• BRIEF 1
In the text about Pond Farm, in what year was Pond Farm founded as an artist's colony?
• BRIEF 2
In the text about Pond Farm, could you write out the words from "At Armstrong Redwoods" to "of historic significance." with "tourists" replaced by "visitors"?

• QUOTED PASSAGE
---*---
At Armstrong Redwoods State Park in Guerneville California, tourists crowd a well-marked interpretive nature trail, eagerly marveling at the aged, massive trees. Most are unaware that on the steep hill above them stands a small complex of weathered, wood-paneled buildings. This is Pond Farm, and though it is not as immediately awe-inspiring as the towering redwoods, it is also site of historic significance.

Pond Farm was founded as an artist’s colony in 1949, based on models like the Bauhaus and Black Mountain College. For the first several years, artists taught students in a variety of media, but for most of Pond Farm’s existence—from 1952 to 1980—it was a summer program devoted to ceramics, run by the inimitable Marguerite Wildenhain. A generation of ceramic artists trained with Wildenhain, hiking to the top of the sunny hill and spending seven or eight hours a day at the pottery wheel.
---*---
• DATA PROVIDED
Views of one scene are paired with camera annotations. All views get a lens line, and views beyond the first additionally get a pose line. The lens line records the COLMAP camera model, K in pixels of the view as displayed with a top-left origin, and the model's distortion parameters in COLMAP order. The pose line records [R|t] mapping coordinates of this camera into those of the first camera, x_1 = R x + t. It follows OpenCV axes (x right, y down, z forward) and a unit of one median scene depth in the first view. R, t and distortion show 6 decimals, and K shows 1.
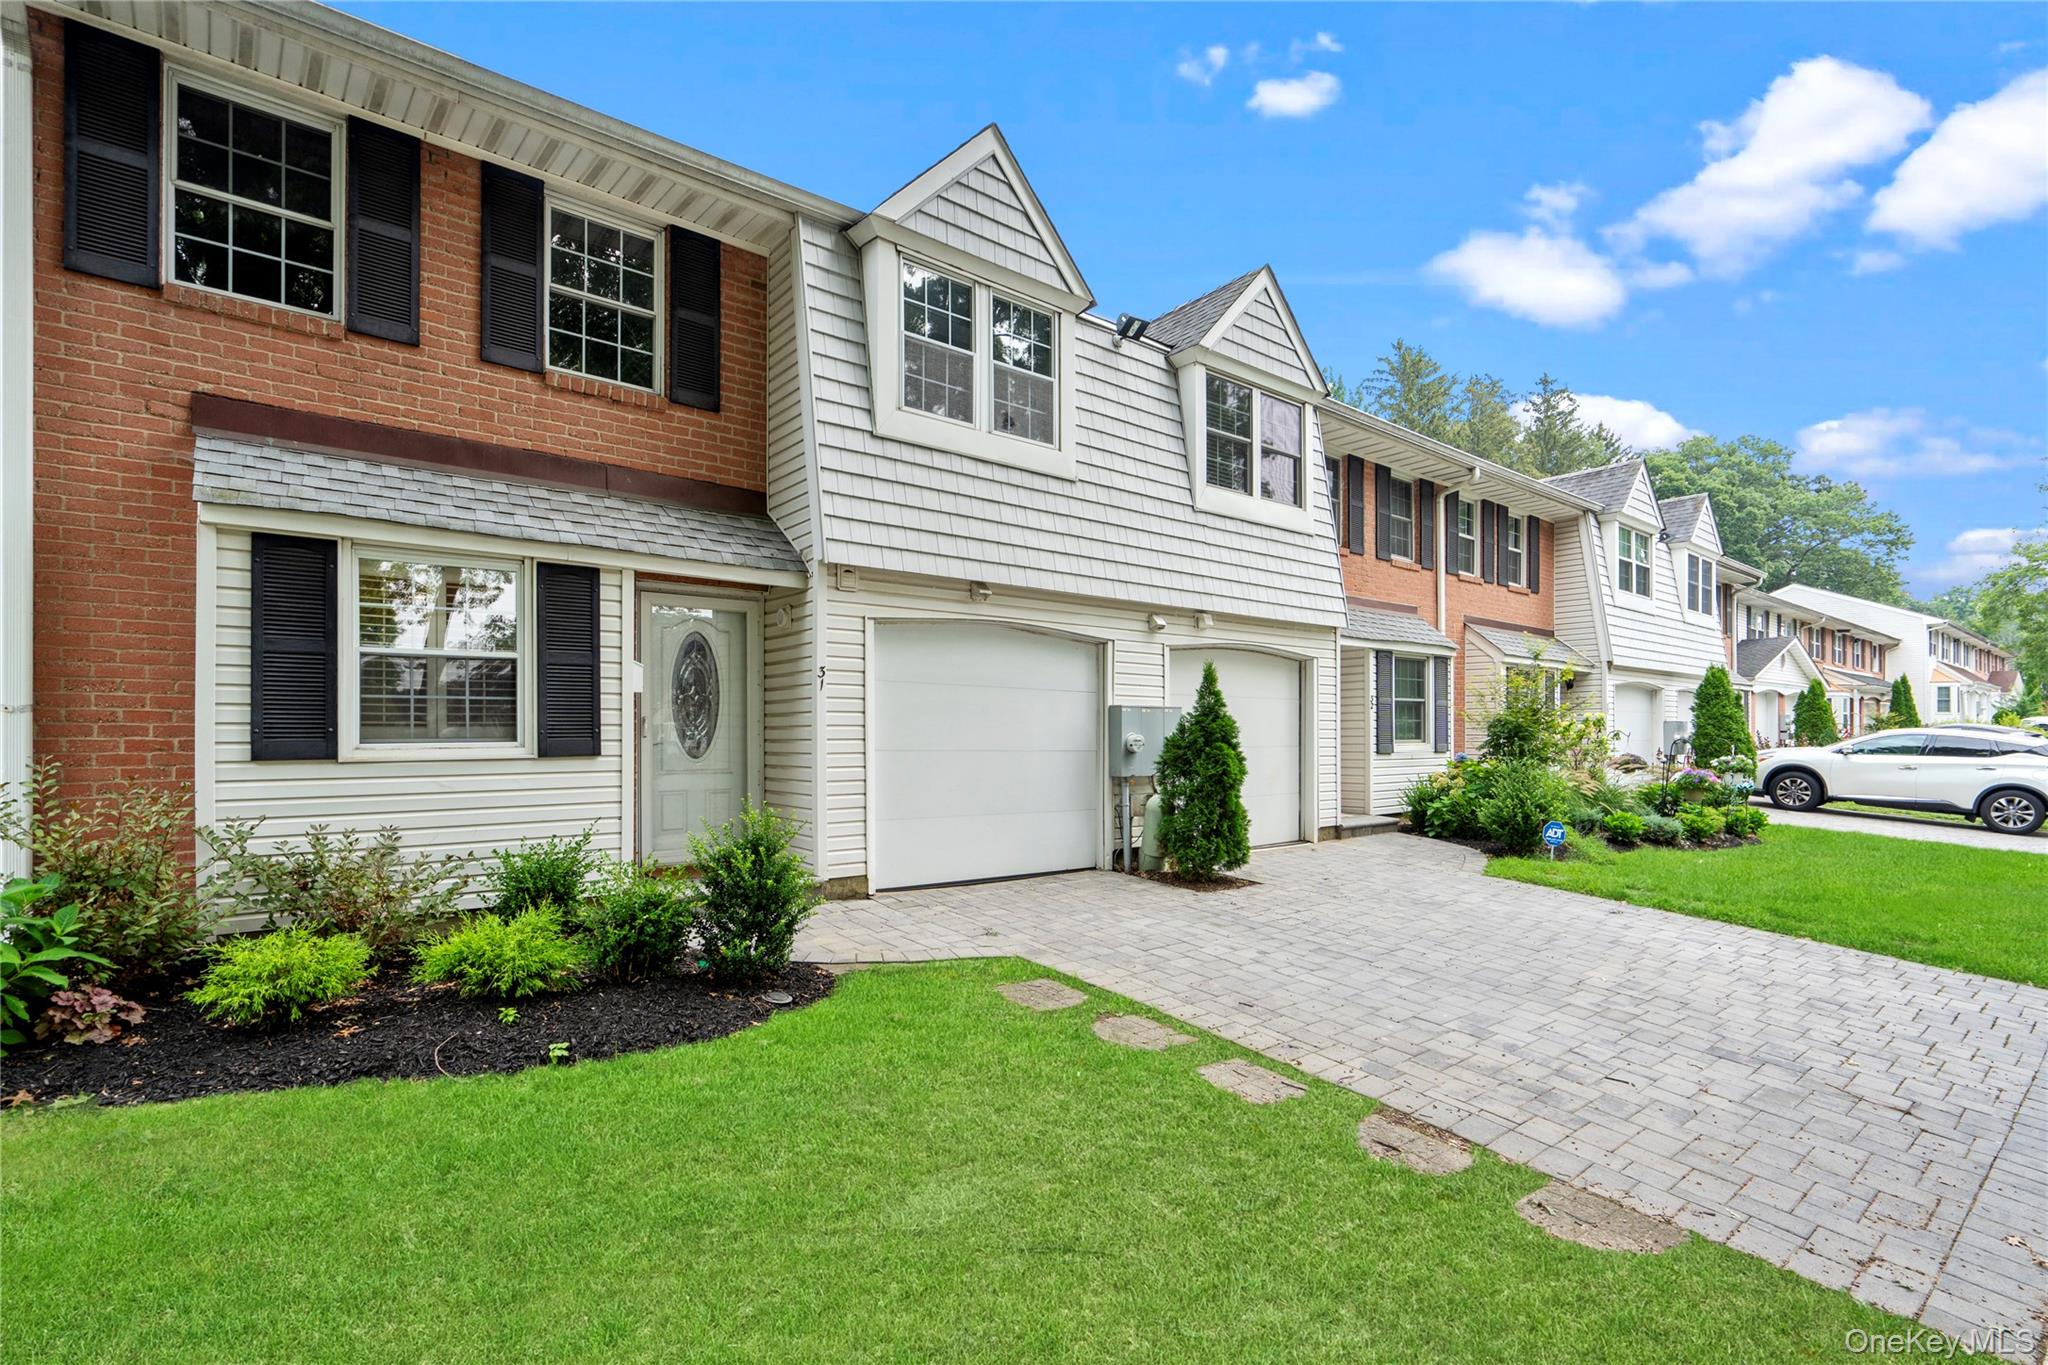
lens RADIAL K [[958.5, 0, 1030.7], [0, 958.5, 693.4], [0, 0, 1]] dist [0.001151, 0.000637]
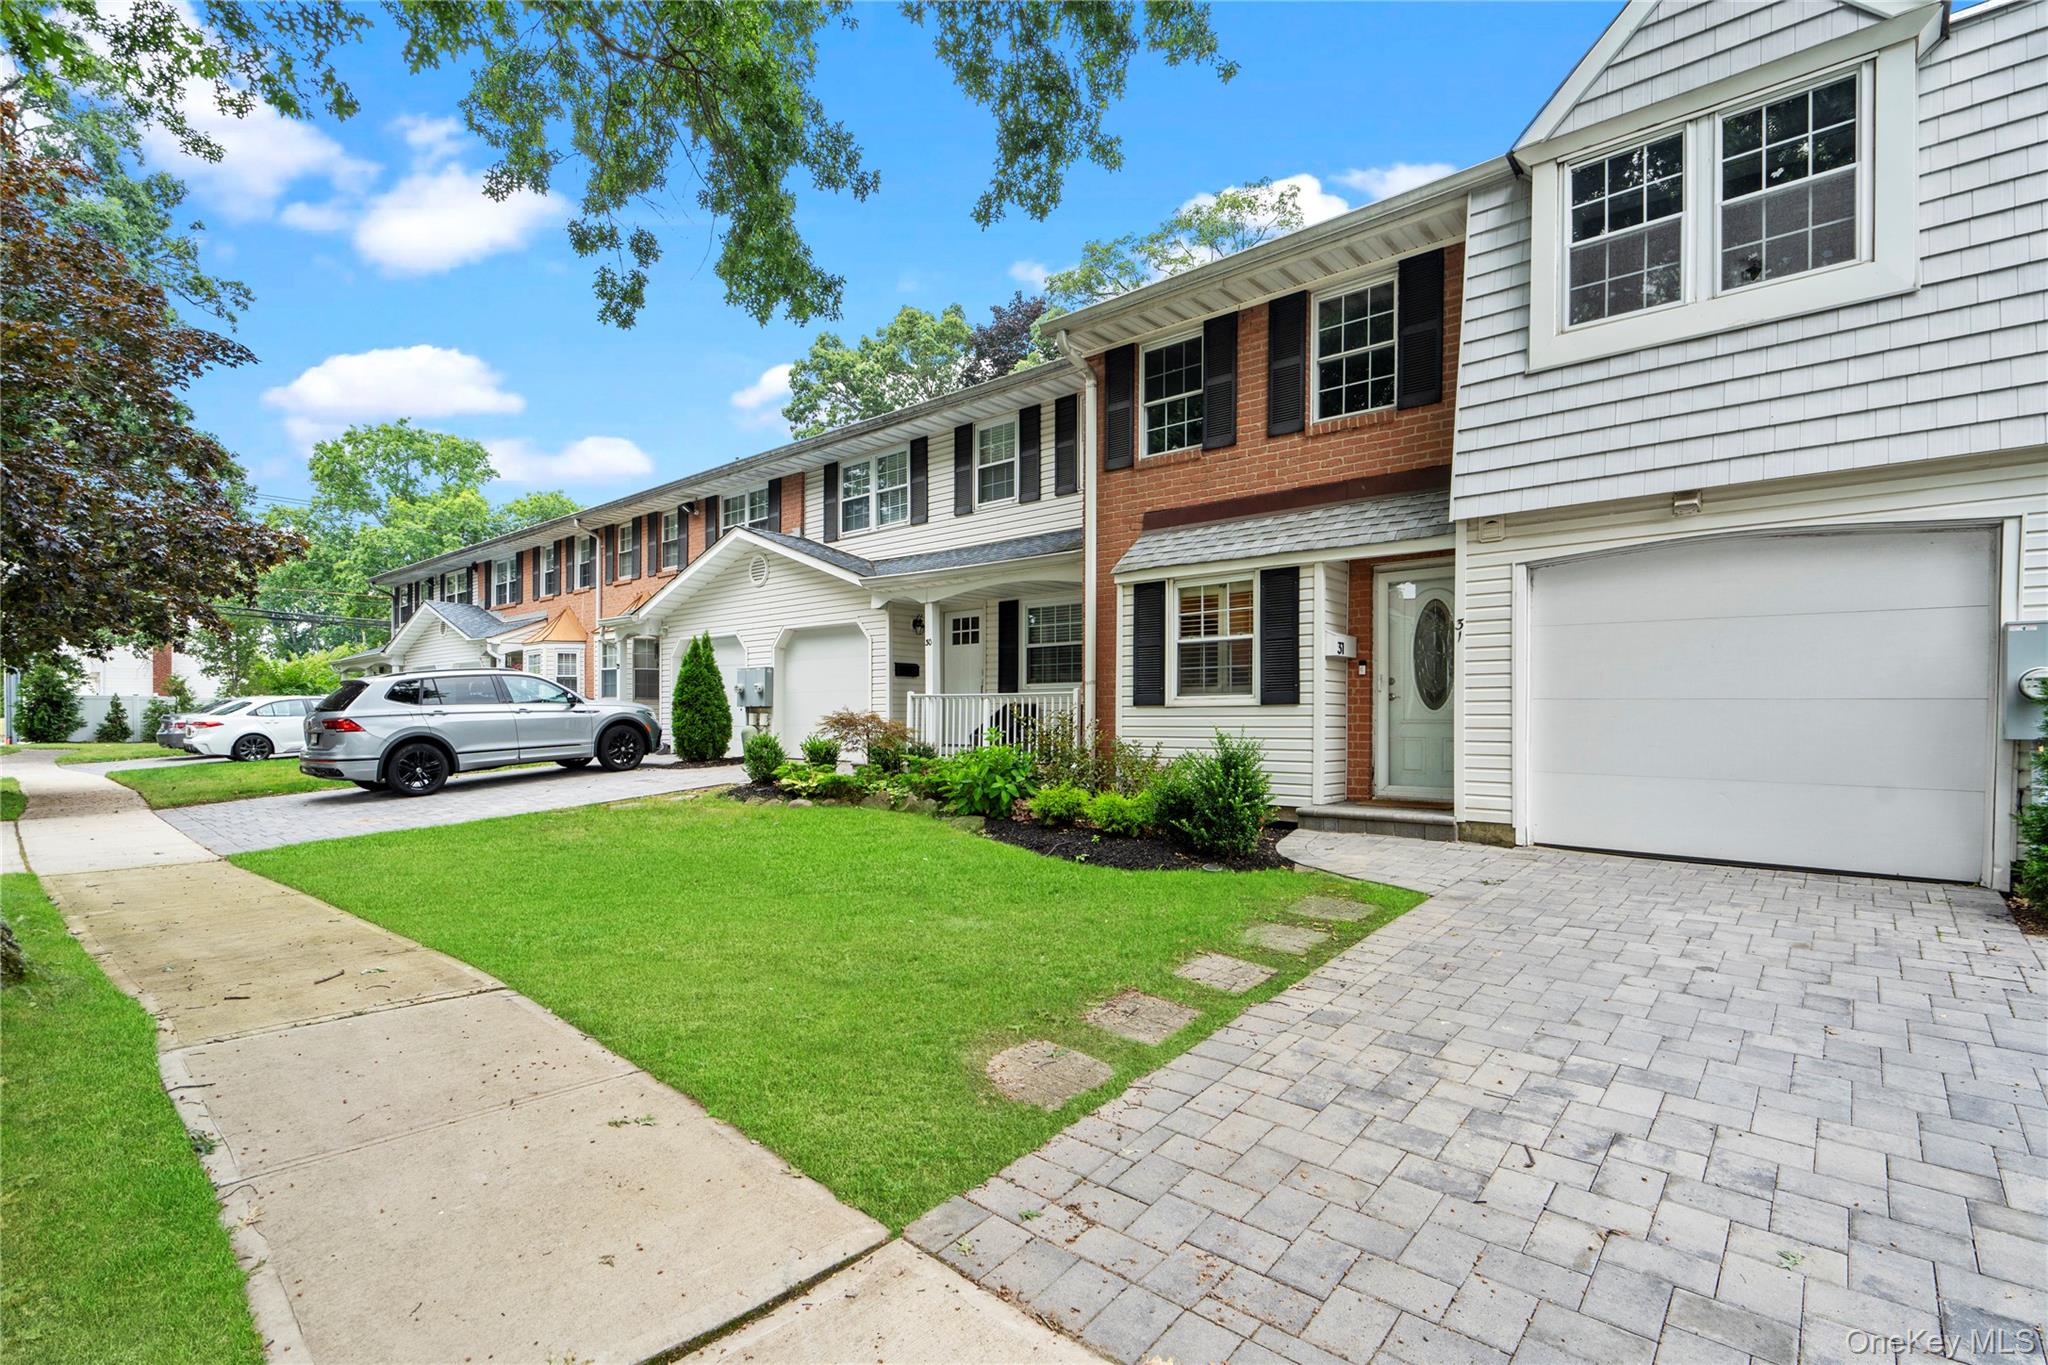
lens RADIAL K [[958.5, 0, 1030.7], [0, 958.5, 693.4], [0, 0, 1]] dist [0.001151, 0.000637]
pose [[0.164424, -0.028183, -0.985987, 0.866615], [0.036134, 0.999093, -0.022532, 0.069591], [0.985728, -0.031923, 0.165293, 0.414270]]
---*---
• SOLUTION 1
1949

• SOLUTION 2
At Armstrong Redwoods State Park in Guerneville California, visitors crowd a well-marked interpretive nature trail, eagerly marveling at the aged, massive trees. Most are unaware that on the steep hill above them stands a small complex of weathered, wood-paneled buildings. This is Pond Farm, and though it is not as immediately awe-inspiring as the towering redwoods, it is also site of historic significance.